The large probabilities seems wrongly and the probabilities goes larger and larger between layers until overflowed.So,at one of the layers,output has going to "nan" or "inf".I also have run the model on PC,and part of the output of fc5 layer is like below:

-1.12684 -0.263021 -1.17812 1.32531 0.319905 -0.0244644 -2.2793 0.140543 0.321131 -0.328076 0.985858 -3.03365 0.615863 -0.919282 -0.639025 1.48831 -1.14018 -0.144667 0.601186 0.142621 -1.43988 0.475403 -1.26686 -0.507238 -0.93005 0.427848 -0.728527 -1.86215 0.448485 -0.182363 -1.65505 -0.790986 -0.065641 -3.27148 0.636745 1.10612 -1.17482 -2.7694 -0.329878 -1.14171 -1.28136 1.32891 -0.511056 -0.557872 0.354566 0.340552 -0.807782 -1.80585 -1.60028 -0.346055 0.224037 -0.297021 -0.0793115 -1.65875 0.320309 -0.0186328 0.607013 0.784389 -0.377752 -1.7018 -2.22441 1.67076 0.251789 0.551989 -1.32332 0.742055 -0.366883 0.578996 0.35062 0.147858 -0.918806 -0.347651 -1.25856 2.46879 0.417314 -1.09436 -1.0119 0.511565 -1.68811 0.5903 2.67939 -1.11716 -2.07182 1.58757 -1.29253 -1.78229 -0.485864 -1.05624 -0.926988 -0.748615 0.904353 -0.1299 -0.541021 1.06192 -1.14407 0.589872 -0.942095 1.28527 1.05734 -0.297605 -1.93476 -0.526176 0.713658 0.37538 -0.156158 0.365746 -0.750868 -0.835334 -0.896935 0.678555 0.0420146 0.716639 -0.000560202 -0.681816 0.856575 -0.132422 -1.92006 1.18765 -0.254363 -0.525324 0.100624 -0.374459 -1.40312 -1.86245 1.22713 -0.293825 2.31105 -0.885568 -1.46361 0.874743 -1.66305 -1.88179 -0.49293 -0.779195 1.70638 1.24512 -0.279403 2.41547 0.582597 -0.406534 -1.8943 -1.15343 -2.33131 -0.339133 -0.386461 -0.943876 -0.981108 0.807584 -0.916267 0.922208 0.369756 -0.396057 -1.15999 1.67288 1.22885 -1.38413 -0.650468

They are not so large.Is this may caused by the model training in float?Or the input is 96*112 which is not square?

idata · ‎11-29-2017

@Tome_at_Intel How was the debugging on your side ?

idata · ‎11-29-2017

@ssliu It is better to try with square images and see if same issues will appear then make comparison.

idata · ‎11-30-2017

@georgievm_cms I have already tried this.As the model is trained in 96*112,so I got the same error output if I give a square image to it.

idata · ‎11-30-2017

@ssliu I think the right test case in your situation will be to train the model either in 96x96 or 112x112 and then use test images with same size as trained ones.

idata · ‎12-01-2017

@georgievm_cms We would train it in square as soon as our server being idled.However it can't solve the fundamental problem ,right?Please help to debug the original problem.Thanks a lot.

idata · ‎01-17-2018

Hey, I encountered the same problem.
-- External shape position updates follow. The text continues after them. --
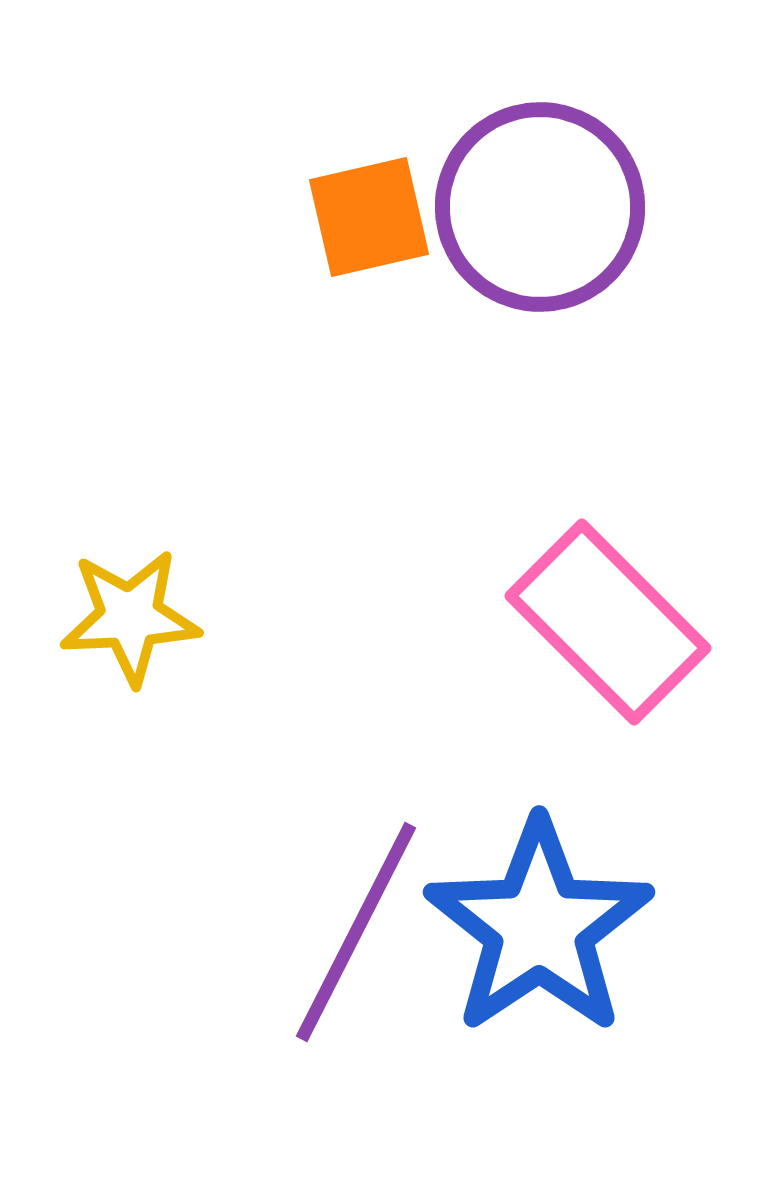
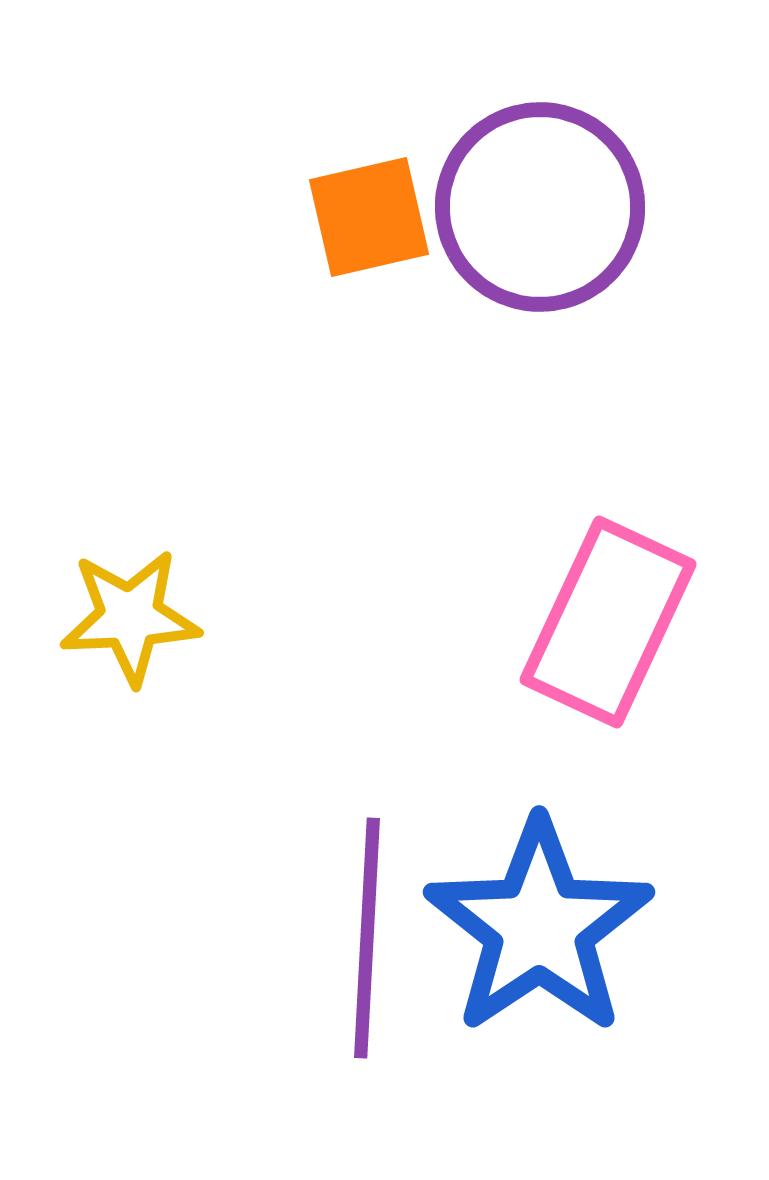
pink rectangle: rotated 70 degrees clockwise
purple line: moved 11 px right, 6 px down; rotated 24 degrees counterclockwise
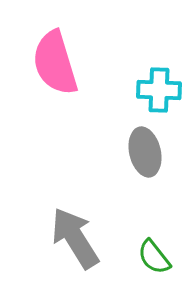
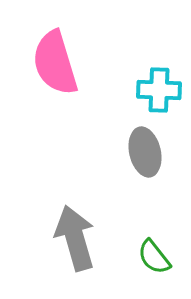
gray arrow: rotated 16 degrees clockwise
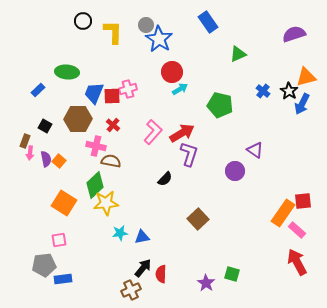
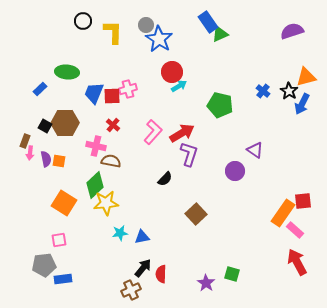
purple semicircle at (294, 34): moved 2 px left, 3 px up
green triangle at (238, 54): moved 18 px left, 20 px up
cyan arrow at (180, 89): moved 1 px left, 3 px up
blue rectangle at (38, 90): moved 2 px right, 1 px up
brown hexagon at (78, 119): moved 13 px left, 4 px down
orange square at (59, 161): rotated 32 degrees counterclockwise
brown square at (198, 219): moved 2 px left, 5 px up
pink rectangle at (297, 230): moved 2 px left
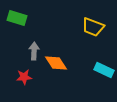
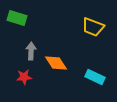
gray arrow: moved 3 px left
cyan rectangle: moved 9 px left, 7 px down
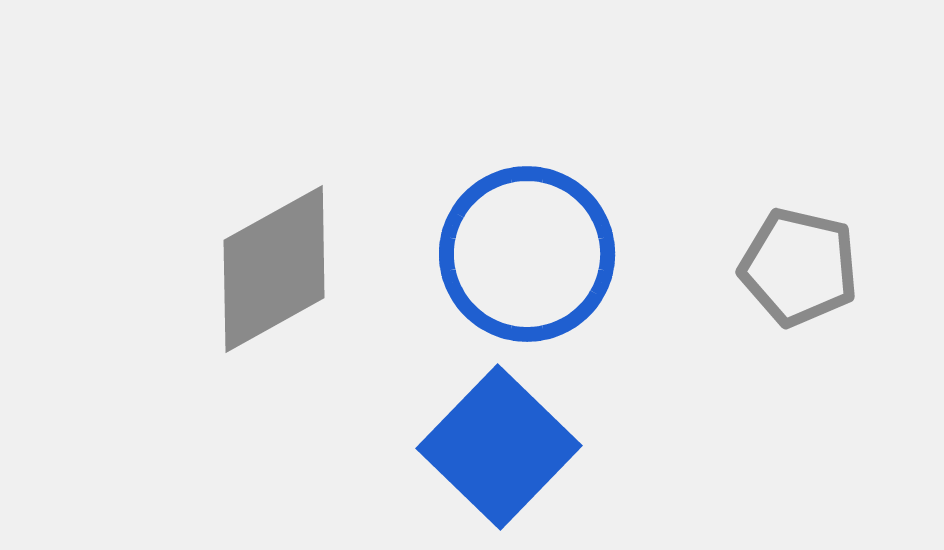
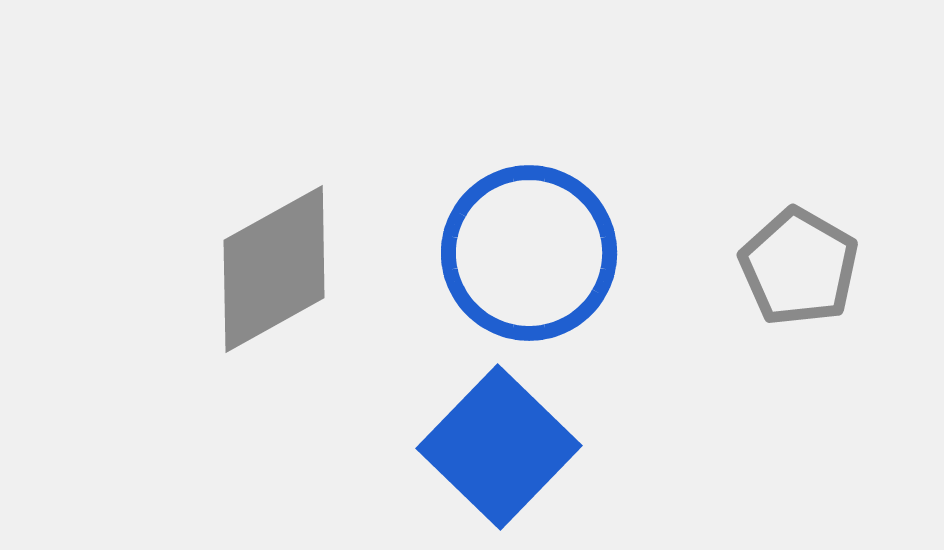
blue circle: moved 2 px right, 1 px up
gray pentagon: rotated 17 degrees clockwise
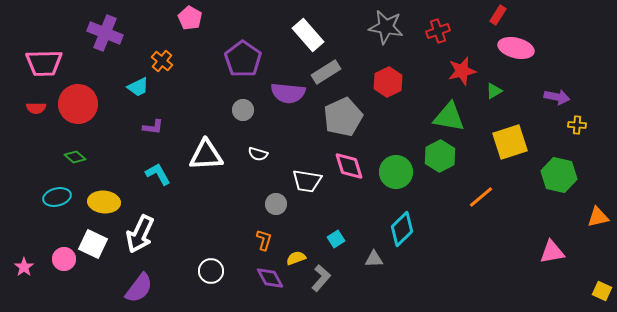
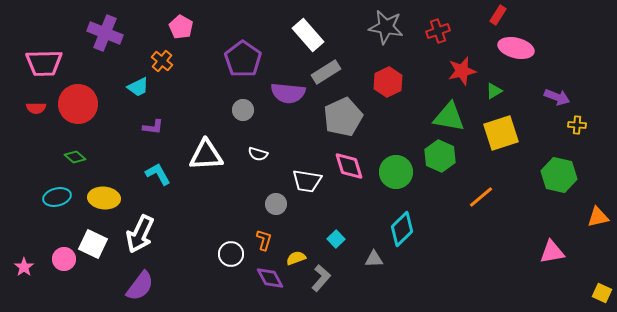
pink pentagon at (190, 18): moved 9 px left, 9 px down
purple arrow at (557, 97): rotated 10 degrees clockwise
yellow square at (510, 142): moved 9 px left, 9 px up
green hexagon at (440, 156): rotated 8 degrees counterclockwise
yellow ellipse at (104, 202): moved 4 px up
cyan square at (336, 239): rotated 12 degrees counterclockwise
white circle at (211, 271): moved 20 px right, 17 px up
purple semicircle at (139, 288): moved 1 px right, 2 px up
yellow square at (602, 291): moved 2 px down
The cause maybe many, but one of them, and it was in my case, is that input tensor must be in float16 format, regardless of network's data type (as far as I experience). And this is not addressed in any docs or commented in the example codes.

idata · ‎01-17-2018

@dvpo There is more information about using the NCSDK with the NCS @ https://movidius.github.io/ncsdk/. Regarding using the input tensor with float16 data types, you can visit the C and Python API portions of the documentation site @ https://movidius.github.io/ncsdk/c_api/mvncLoadTensor.html and https://movidius.github.io/ncsdk/py_api/Graph.LoadTensor.html.

idata · ‎01-19-2018

@Tome_at_Intel I did not realize that there is a doc on this. Thanks for pointing out.